Para o autor, verificando essa hipótese a cura xamânica e a cura
psicanalítica se tornariam rigorosamente semelhantes e, em
ambos os casos, se trataria de induzir uma transformação orgânica, que
consiste essencialmente numa reorganização estrutural, levando o paciente a
viver intensamente um mito, ora recebido, ora produzido, cuja estrutura
seria, no nível do psiquismo inconsciente análoga àquela cuja formação
se quer determinar no nível do corpo.

“A eficácia simbólica consistiria precisamente nessa “propriedade indutora” que


possuiriam, umas em relação às outras, estruturas formalmente homólogas que
podem se edificar com materiais diversos nos vários níveis do ser vivo,
processos orgânicos, psiquismo inconsciente, pensamento consciente.”
(p.253).

Para Lévi-Strauss, a única diferença entre os dois métodos que sobrevive


Ria à descoberta de um substrato fisiológico das neuroses diz respeito à
origem do mito, num caso reencontrado, como um tesouro individual, e,
no outro, recebido da tradição coletiva.

A negação dos psicanalistas em relação a admição que as constelações


psíquicas que reaparecem para a consciência do paciente possam constituir
um mito, entretanto o autor não duvida dos fatos e da autenticidade, mas ele
pergunta se o valor terapêutico da cura decorre do caráter real
das situações rememoradas, ou se o poder traumatizante dessas situações
proviria do fato de que, no momento em que elas se apresentam, o
sujeito as experimenta imediatamente na forma de mito vivido.
Querendo dizer com isso, que o poder traumatizante de qualquer situação não
pode resultar de suas características intrínsecas, mas sim da capacidade
de certos eventos, surgidos num contexto psicológico, histórico e social
apropriado, de induzir uma cristalização afetiva que se realiza no molde
de uma estrutura preexistente. E essas leis de estrutura são
atemporais.
O autor diz que o conjunto dessas estruturas formaria o inconsciente,
desaparecendo a última diferença entre a psicanálise e o xamanismo.
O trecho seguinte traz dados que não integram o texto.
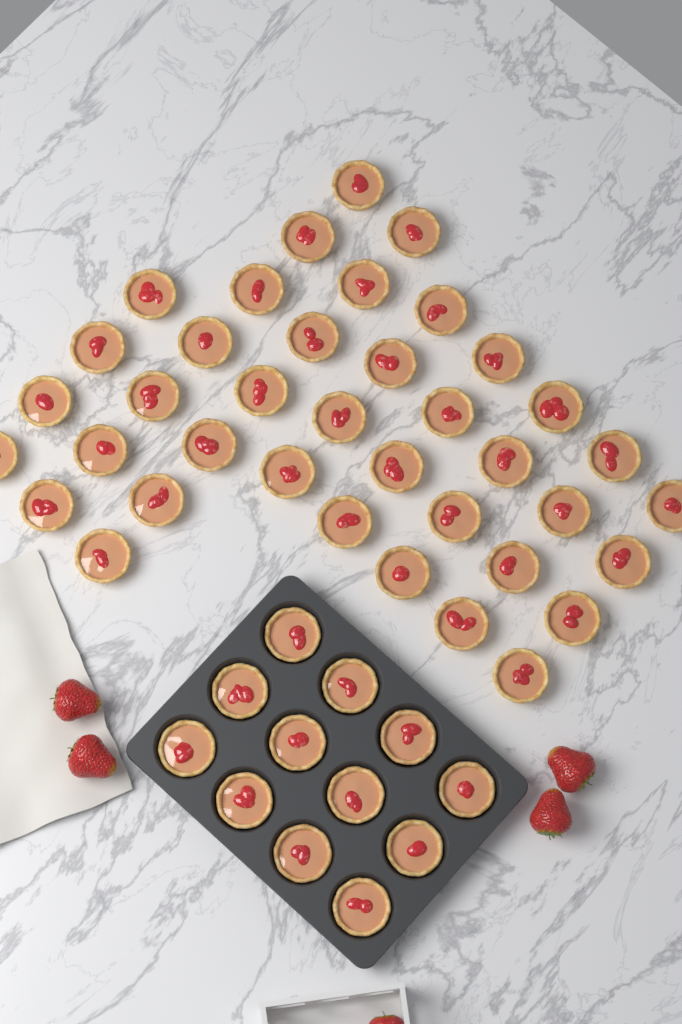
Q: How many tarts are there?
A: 50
Ele
coloca que o inconsciente deixa de ser o inefável refúgio das particularidades
individuais, o repositório de uma história única,
que faz de cada um de nós um ser insubstituível. Reduz a um termo
com o qual designamos uma função, a função simbólica, especificamente
humana sem dúvida, mas que em todos os homens se exerce segundo as
mesmas leis. Que na verdade se reduz ao conjunto dessas leis.

Se isso estiver correto ele propõe uma distinção mais marcada entre
consciente e inconsciente, do que a psicologia contemporânea propusera
anteriormente.

“Pois o subconsciente, repositório das lembranças e imagens colecionadas no


decorrer de cada vida torna-se mero aspecto da memória; ao mesmo
tempo afirmar sua perenidade e implica suas limitações, já que o termo
subconsciente remete ao fato de que as lembranças, embora conservadas,
nem sempre estão disponíveis”. (p.254).

O autor coloca o como o subconsciente é o léxico


individual no qual cada um de nós acumula o vocabulário de sua história
pessoal, mas que tal vocabulário só adquire sentido, tanto para nós mesmos
quanto para os outros, na medida em que o inconsciente o organiza
de acordo com suas leis, transformando em um discurso.

“Essa forma moderna da técnica xamânica que é a psicanálise


retira suas características específicas, portanto, do fato de a civilização
mecânica não haver mais lugar para o tempo mítico, a não ser no
próprio homem.” (p.255).
dessa constatação, A psicanálise pode retirar uma confirmação
de sua validade e, ao mesmo tempo, a esperança de aprofundar
suas bases teóricas e alargar a compreensão dos mecanismos de sua eficácia,
por intermédio de um confronto de seus métodos e objetivos com
os de seus grandes predecessores, os xamãs e os feiticeiros.